Bryan,

*I'm interested!*

Continuing...

On Tue, Aug 10, 2010 at 11:27 AM, Bryan Bishop <kanz...@gmail.com> wrote:

> On Tue, Aug 10, 2010 at 6:25 AM, Steve Richfield wrote:
>
>> Note my prior posting explaining my inability even to find a source of
>> "used" mice for kids to use in high-school anti-aging experiments, all while
>> university labs are now killing their vast numbers of such mice. So long as
>> things remain THIS broken, anything that isn't part of the solution simply
>> becomes a part of the very big problem, AIs included.
>
>
> You might be inerested in this- I've been putting together an
> adopt-a-lab-rat program that is actually an adoption program for lab mice.


... then it is an adopt-a-mouse program?

I don't know if you are a *Pinky and the Brain* fan, but calling your
project something like *The Pinky Project* would be catchy.

In some cases mice that are used as a control group in experiments are then
> discarded at the end of the program because, honestly, their lifetime is
> over more or less, so the idea is that some people might be interested in
> "adopting" these mice.


I had several discussions with the folks at the U of W whose job it was to
euthanize those mice. Their worries seemed to center in two areas:
1.  Financial liability, e.g. a mouse bites a kid, whose finger becomes
infected and...
2.  Social liability, e.g. some kids who are torturing them put their videos
on the Internet.

Of course, you can also just pony up the $15 and get one from Jackson Labs.


Not the last time I checked. They are very careful NOT to sell them to
exactly the same population that I intend to supply them to - high-school
kids. I expect that if I became a middleman, that they would simply stop
selling to me. Even I would have a hard time purchasing them, because they
only sell to genuine LABS.

I haven't fully launced adopt-a-lab-rat yet because I am still trying to
> figure out how to avoid ending up in a situation where I have hundreds of
> rats and rodents running around my apartment and I get the short end of the
> stick (oops).
>

*What is your present situation and projections? How big a volume could you
supply? What are their approximate ages? Do they have really good
documentation? Were they used in any way that might compromise anti-aging
experiments, e.g. raised in a nicer-than-usual-laboratory environment? Do
you have any liability concerns as discussed above?
*

Mice in the wild live ~4 years. Lab mice live ~2 years. If you take a young
lab mouse and do everything you can to extend its life, you can approach 4
years.
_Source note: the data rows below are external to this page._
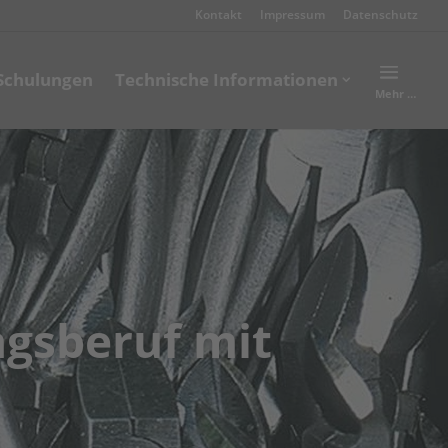
Kontakt
Impressum
Datenschutz
Schulungen
Technische Informationen
Mehr …
ngsberuf mit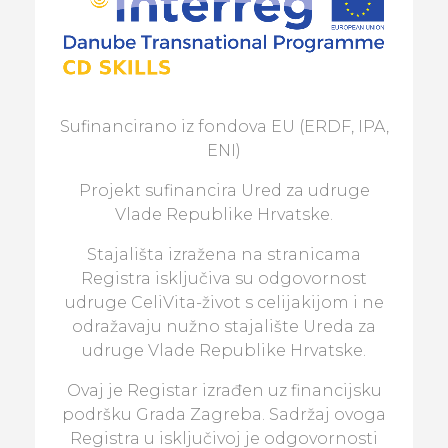
Sufinancirano iz fondova EU (ERDF, IPA,
ENI)
Projekt sufinancira Ured za udruge
Vlade Republike Hrvatske.
Stajališta izražena na stranicama
Registra isključiva su odgovornost
udruge CeliVita-život s celijakijom i ne
odražavaju nužno stajalište Ureda za
udruge Vlade Republike Hrvatske.
Ovaj je Registar izrađen uz financijsku
podršku Grada Zagreba. Sadržaj ovoga
Registra u isključivoj je odgovornosti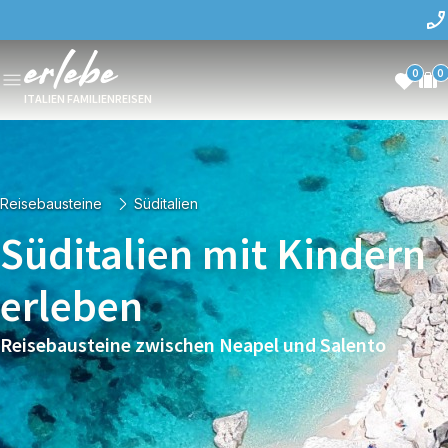
0
0
ITALIEN FAMILIENREISEN
Reisebausteine
Süditalien
Süditalien mit Kindern
erleben
Reisebausteine zwischen Neapel und Salento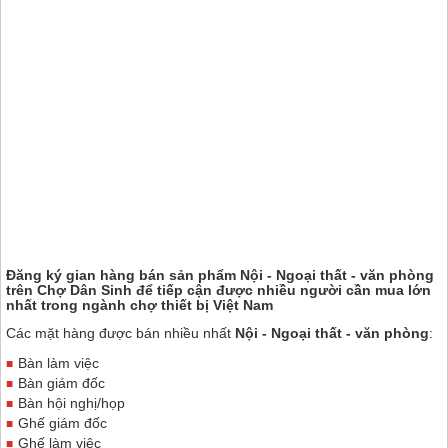
Đăng ký gian hàng bán sản phẩm Nội - Ngoại thất - văn phòng
trên
Chợ Dân Sinh
để tiếp cận được nhiều người cần mua lớn
nhất trong ngành chợ thiết bị Việt Nam
Các mặt hàng được bán nhiều nhất
Nội - Ngoại thất - văn phòng
:
Bàn làm việc
Bàn giám đốc
Bàn hội nghị/họp
Ghế giám đốc
Ghế làm việc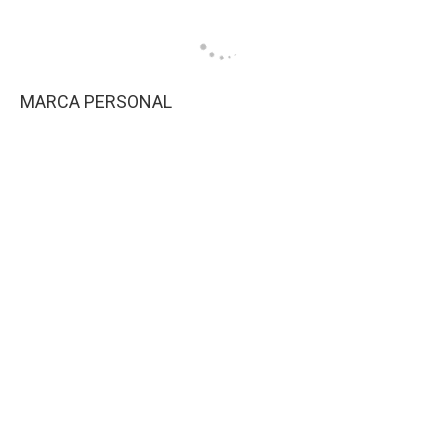
MARCA PERSONAL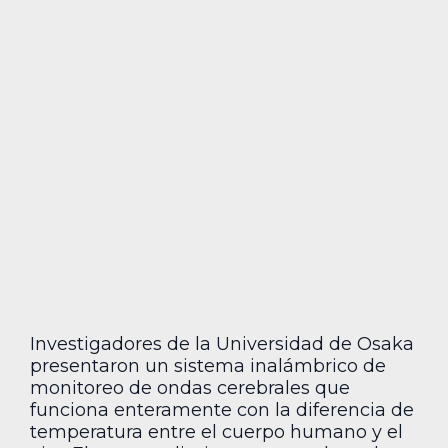
Investigadores de la Universidad de Osaka
presentaron un sistema inalámbrico de
monitoreo de ondas cerebrales que
funciona enteramente con la diferencia de
temperatura entre el cuerpo humano y el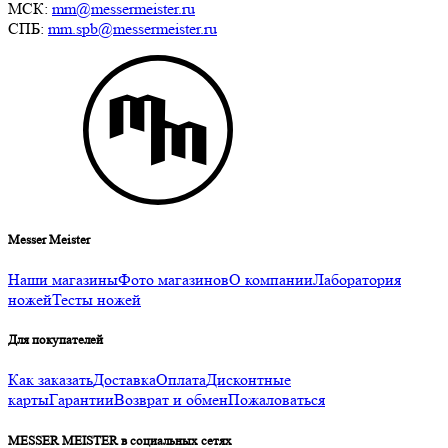
МСК:
mm@messermeister.ru
СПБ:
mm.spb@messermeister.ru
Messer Meister
Наши магазины
Фото магазинов
О компании
Лаборатория
ножей
Тесты ножей
Для покупателей
Как заказать
Доставка
Оплата
Дисконтные
карты
Гарантии
Возврат и обмен
Пожаловаться
MESSER MEISTER в социальных сетях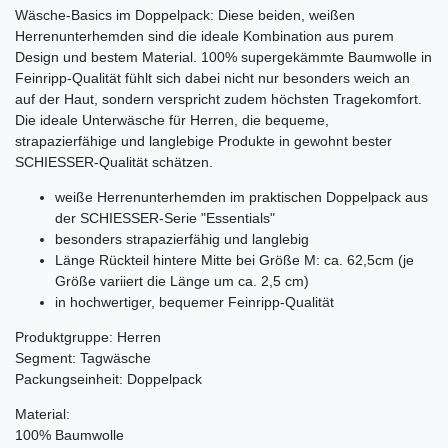
Wäsche-Basics im Doppelpack: Diese beiden, weißen
Herrenunterhemden sind die ideale Kombination aus purem
Design und bestem Material. 100% supergekämmte Baumwolle in
Feinripp-Qualität fühlt sich dabei nicht nur besonders weich an
auf der Haut, sondern verspricht zudem höchsten Tragekomfort.
Die ideale Unterwäsche für Herren, die bequeme,
strapazierfähige und langlebige Produkte in gewohnt bester
SCHIESSER-Qualität schätzen.
weiße Herrenunterhemden im praktischen Doppelpack aus
der SCHIESSER-Serie "Essentials"
besonders strapazierfähig und langlebig
Länge Rückteil hintere Mitte bei Größe M: ca. 62,5cm (je
Größe variiert die Länge um ca. 2,5 cm)
in hochwertiger, bequemer Feinripp-Qualität
Produktgruppe: Herren
Segment: Tagwäsche
Packungseinheit: Doppelpack
Material:
100% Baumwolle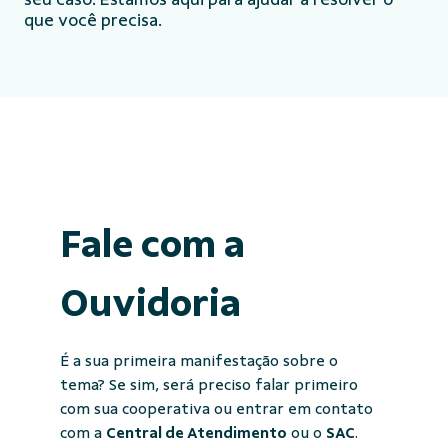
que você precisa.
Fale com a
Ouvidoria
É a sua primeira manifestação sobre o
tema? Se sim, será preciso falar primeiro
com sua cooperativa ou entrar em contato
com a
Central de Atendimento
ou o
SAC
.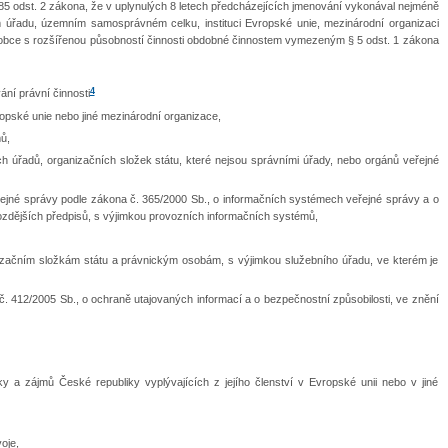
 185 odst. 2 zákona, že v uplynulých 8 letech předcházejících jmenování vykonával nejméně
m úřadu, územním samosprávném celku, instituci Evropské unie, mezinárodní organizaci
o obce s rozšířenou působností činnosti obdobné činnostem vymezeným § 5 odst. 1 zákona
4
ání právní činnosti
opské unie nebo jiné mezinárodní organizace,
ů,
ch úřadů, organizačních složek státu, které nejsou správními úřady, nebo orgánů veřejné
ejné správy podle zákona č. 365/2000 Sb., o informačních systémech veřejné správy a o
zdějších předpisů, s výjimkou provozních informačních systémů,
nizačním složkám státu a právnickým osobám, s výjimkou služebního úřadu, ve kterém je
. 412/2005 Sb., o ochraně utajovaných informací a o bezpečnostní způsobilosti, ve znění
y a zájmů České republiky vyplývajících z jejího členství v Evropské unii nebo v jiné
oje,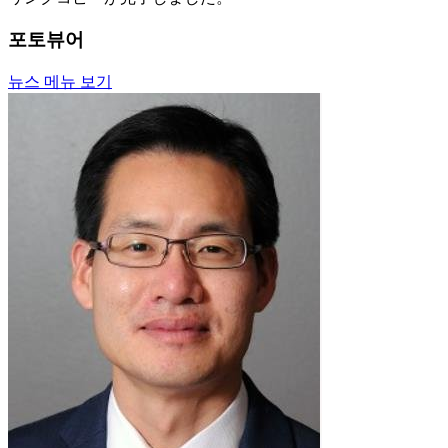
포토뷰어
뉴스 메뉴 보기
If you take an older lab mouse and do everything you can, you double
the REMAINDER of their life, e.g. starting with a one-year-old mouse, you
could get it to live ~3 years. How much better (or worse) than this you do
is the basis for judging by the Methuselah Mouse people.

Hence, really good documentation is needed to establish when they were born,
and when they left a laboratory environment. Tattoos or tags link the mouse
to the paperwork. If I/you/we are to get kids to compete to develop better
anti-aging methods, the mice need to be documented well enough to PROVE
beyond a shadow of a doubt that they did what they claimed they did.